Enfin la cour rejette la demande relative aux paniers repas, dus aux salariés travaillant sur les chantiers et la somme sollicitée à titre subsidiaire pour inégalité de traitement insuffisamment justifiée, la demande d’indemnité forfaitaire pour travail dissimulé, faute de preuve de l’élément intentionnel de l’employeur, les demandes de remboursement insuffisamment justifiée ainsi que les demandes relatives au point de départ des intérêts légaux, à leur capitalisation et au remboursement des indemnités de chômage.
PAR CES MOTIFS
La cour, statuant par arrêt rendu réputé contradictoire et par mise à disposition au greffe de la cour, les parties ayant été préalablement avisées dans les conditions prévues par l’article 450 du code de procédure civile,
Infirme le jugement en toutes ses dispositions ;
Juge que madame [N] a subi un harcèlement moral de la part de la société Ab.Bat Conseil ;
Prononce la nullité du licenciement de madame [N] par la société Ab.Bat Conseil ;
Fixe au passif de la société Ab.Bat Conseil, représentée par la Selarl Axyme liquidateur judiciaire prise en la personne de maître [D] [T], au profit de madame [N] les sommes suivantes :
— 32'000 euros à titre de dommages et intérêts pour licenciement nul,
— 16'761,57 euros à titre des heures supplémentaires,
— 188.20 euros à titre de rappel de salaire de rattrapage 1er janvier 2016 au 29 mai 2016,
— 728,97 euros Au titre de rappel sur indemnité conventionnelle de licenciement':
— 5 982,84 euros au titre de rappel sur préavis outre celle de 598,28 euros au titre de congés payés afférents,
— 13'317 euros à titre du repos compensateur,
— 549,450 à titre des frais de transports,
— 2 000 euros à titre du préjudice moral distinct ;
Ordonne la Selarl Axyme liquidateur judiciaire de la société Ab.Bat Conseil prise en la personne de maître [D] [T] de :
— transmettre tout élément à la Caisse des Congés payés du Bâtiment pour lui permettre, après réédition d’un certificat de CP et une attestation rectificative.
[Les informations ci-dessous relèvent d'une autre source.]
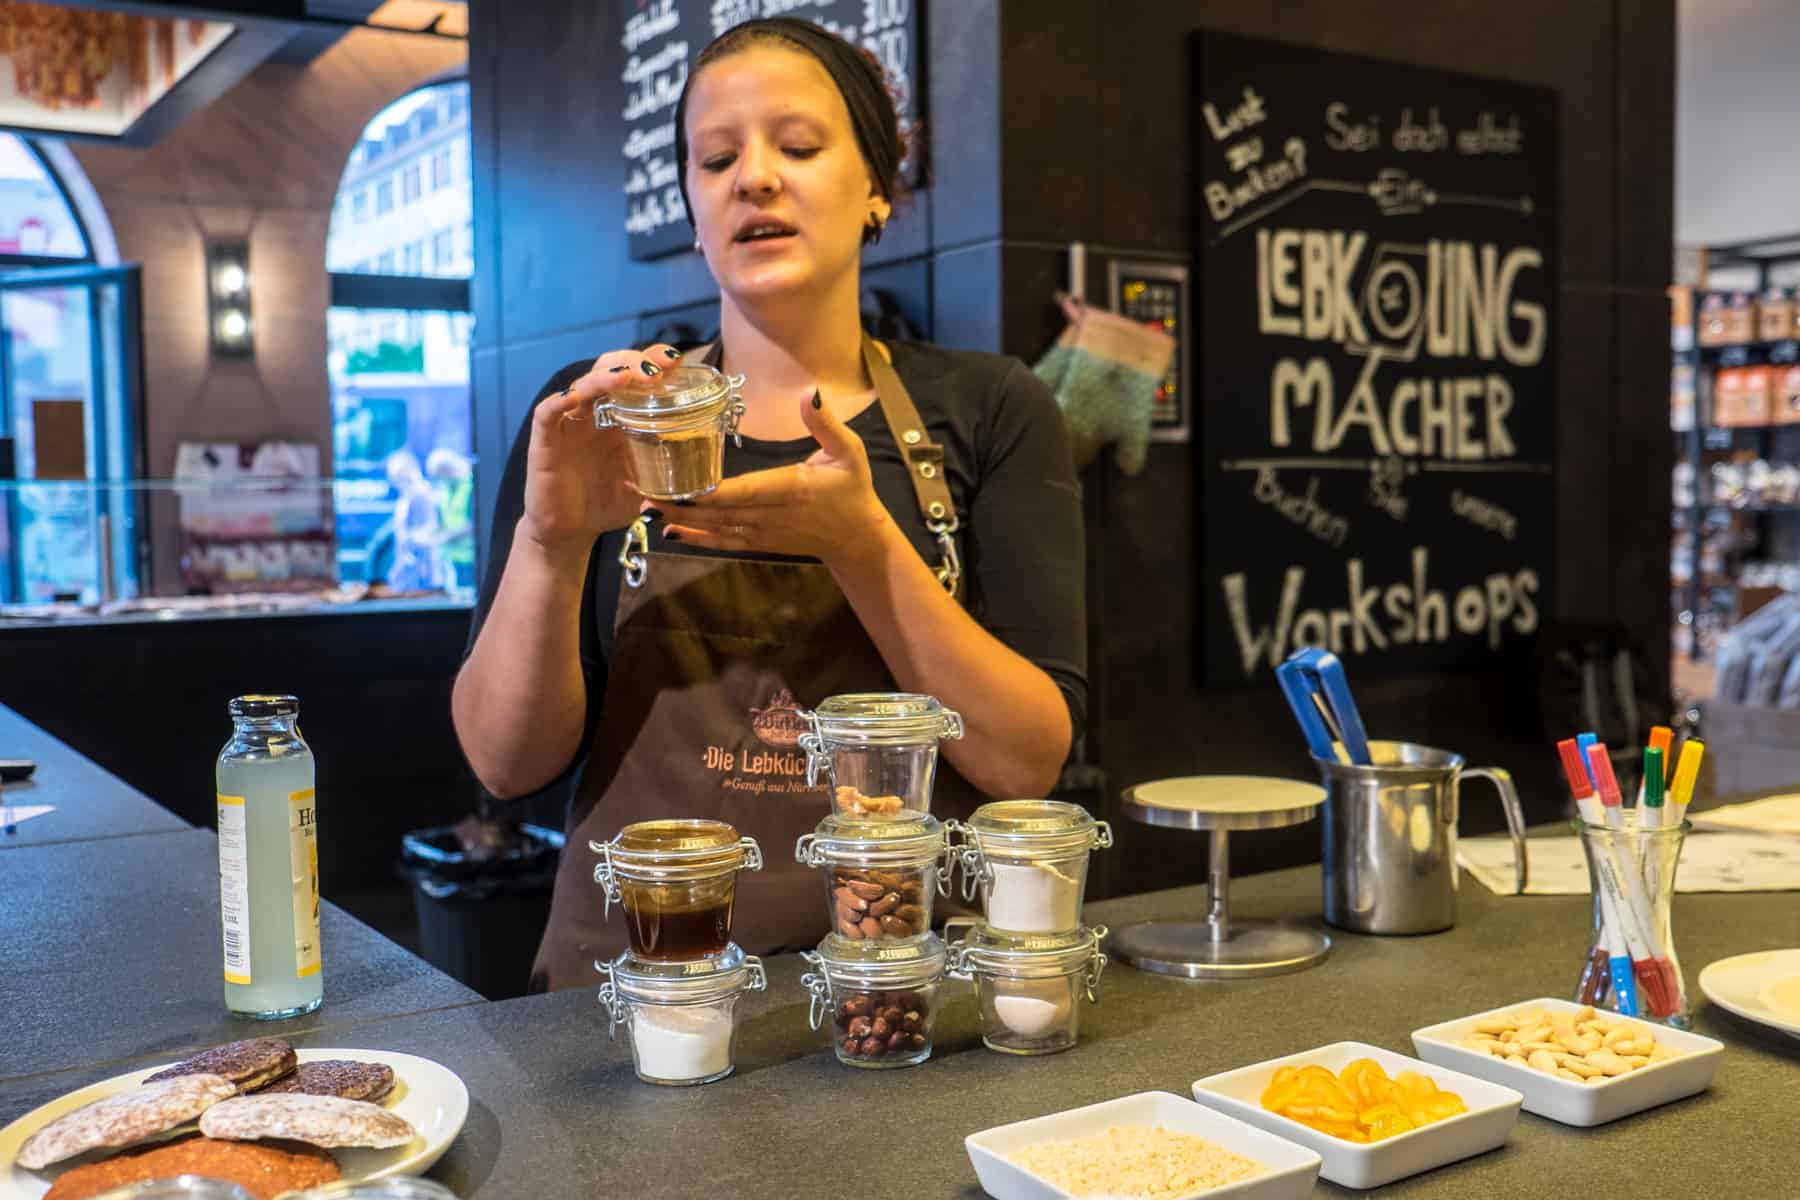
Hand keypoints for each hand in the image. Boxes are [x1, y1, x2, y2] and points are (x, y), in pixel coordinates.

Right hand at [519, 344, 683, 556]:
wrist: (570, 532)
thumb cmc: (606, 503)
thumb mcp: (645, 489)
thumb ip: (669, 479)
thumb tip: (705, 479)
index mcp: (619, 418)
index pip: (634, 377)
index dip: (652, 362)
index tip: (675, 360)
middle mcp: (594, 414)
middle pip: (609, 369)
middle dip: (632, 362)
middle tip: (656, 370)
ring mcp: (569, 424)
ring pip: (582, 385)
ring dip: (604, 377)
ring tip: (625, 377)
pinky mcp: (546, 441)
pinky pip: (547, 414)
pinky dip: (559, 402)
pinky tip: (574, 398)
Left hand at [656, 391, 894, 570]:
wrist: (856, 538)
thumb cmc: (851, 489)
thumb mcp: (849, 452)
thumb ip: (826, 424)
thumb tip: (809, 392)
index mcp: (789, 488)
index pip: (744, 491)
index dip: (710, 492)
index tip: (679, 485)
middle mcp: (770, 514)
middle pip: (718, 511)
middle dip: (679, 503)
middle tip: (642, 490)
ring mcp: (762, 532)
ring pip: (714, 528)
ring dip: (679, 520)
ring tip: (646, 508)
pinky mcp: (757, 543)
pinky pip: (721, 542)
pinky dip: (695, 538)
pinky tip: (669, 531)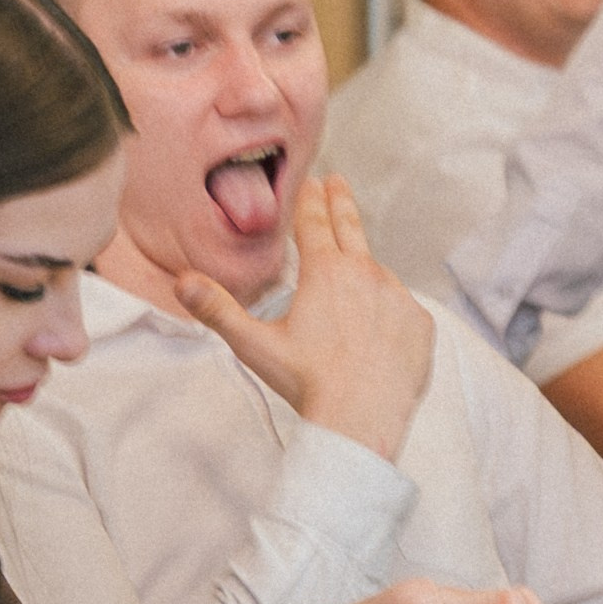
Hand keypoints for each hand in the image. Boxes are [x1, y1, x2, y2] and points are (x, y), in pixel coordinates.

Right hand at [176, 175, 434, 458]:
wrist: (360, 421)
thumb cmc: (307, 383)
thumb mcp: (254, 345)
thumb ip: (218, 309)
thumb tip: (182, 282)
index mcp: (325, 272)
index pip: (315, 224)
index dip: (311, 201)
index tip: (313, 182)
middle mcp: (366, 274)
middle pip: (350, 229)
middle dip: (340, 203)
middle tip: (337, 182)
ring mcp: (398, 297)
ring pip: (377, 275)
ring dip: (363, 274)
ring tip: (350, 297)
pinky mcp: (421, 323)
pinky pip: (402, 310)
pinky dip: (388, 314)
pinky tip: (375, 336)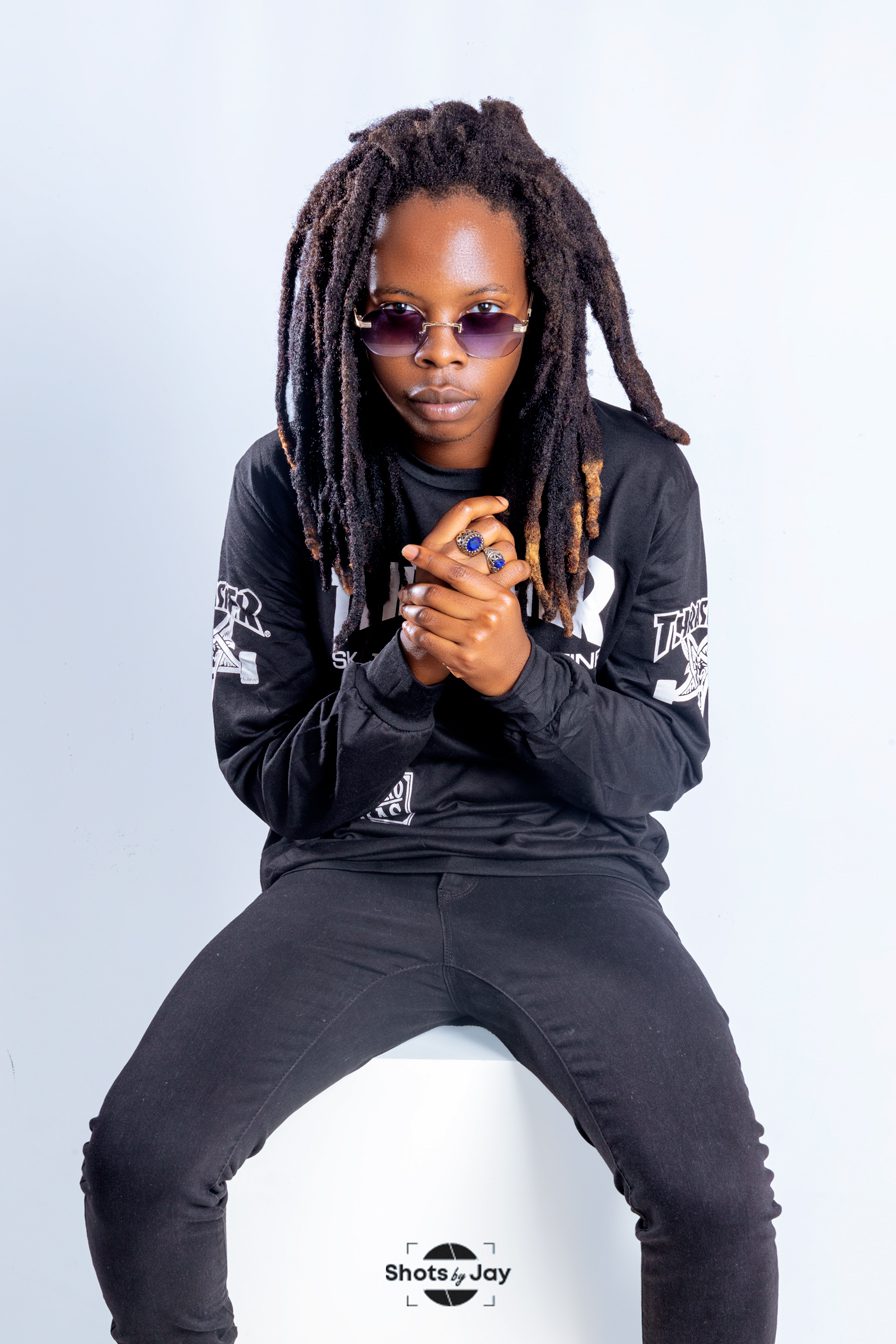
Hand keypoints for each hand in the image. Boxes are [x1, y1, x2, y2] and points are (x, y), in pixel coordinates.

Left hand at [398, 541, 532, 697]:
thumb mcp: (503, 603)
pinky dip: (412, 630)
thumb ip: (480, 584)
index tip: (409, 550)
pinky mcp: (461, 659)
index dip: (429, 559)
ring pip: (427, 616)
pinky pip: (426, 639)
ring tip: (407, 609)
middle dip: (414, 590)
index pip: (457, 573)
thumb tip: (441, 559)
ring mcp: (474, 639)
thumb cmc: (503, 630)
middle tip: (406, 591)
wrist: (515, 670)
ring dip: (410, 611)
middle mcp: (488, 616)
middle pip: (436, 594)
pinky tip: (410, 626)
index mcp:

— procéder à des déclarations rectificatives de salaire pour les années 2013, 2014 et 2015 pour transmission à la Caisse des Congés payés du Bâtiment
— remettre à madame [N] :
. Une attestation de salaires rectificatives à établir et transmettre à la Sécurité Sociale de Seine et Marne pour régularisation sur les périodes passées en 2013, 2014, 2015 et 2016,
. des bulletins de salaire conforme de mars 2011 à avril 2016
. la DADS pour les années 14/15/16 concernant madame [N] sous astreinte de 100 euros par jour de retard à compter de la décision à intervenir
. la déclaration rectificative à refaire et à transmettre auprès de la Caisse des Congés payés pour les années 2013, 2014, 2015, 2016.
Fixe au passif de la société Ab.Bat Conseil, représentée par la Selarl Axyme liquidateur judiciaire prise en la personne de maître [D] [T], au profit de madame [N] la somme d 5 000 euros au titre des frais irrépétibles de première instance ;
Fixe au passif de la société Ab.Bat Conseil, représentée par la Selarl Axyme liquidateur judiciaire prise en la personne de maître [D] [T], au profit de maître [R] [O] la somme de 6 000 euros au titre de ses frais irrépétibles aux termes de l’article 37 de la loi du 10 juillet 1991 relative à l’aide juridictionnelle ;
Rend le présent arrêt opposable à l’association Unédic délégation Ags Cgea Ile de France Ouest dans les limites légales et règlementaires de sa garantie ;
Vu l’article 700 du code de procédure civile,
Déboute les parties du surplus de leurs demandes ;
Ordonne que les dépens soient fixés au passif de la société Ab.Bat Conseil.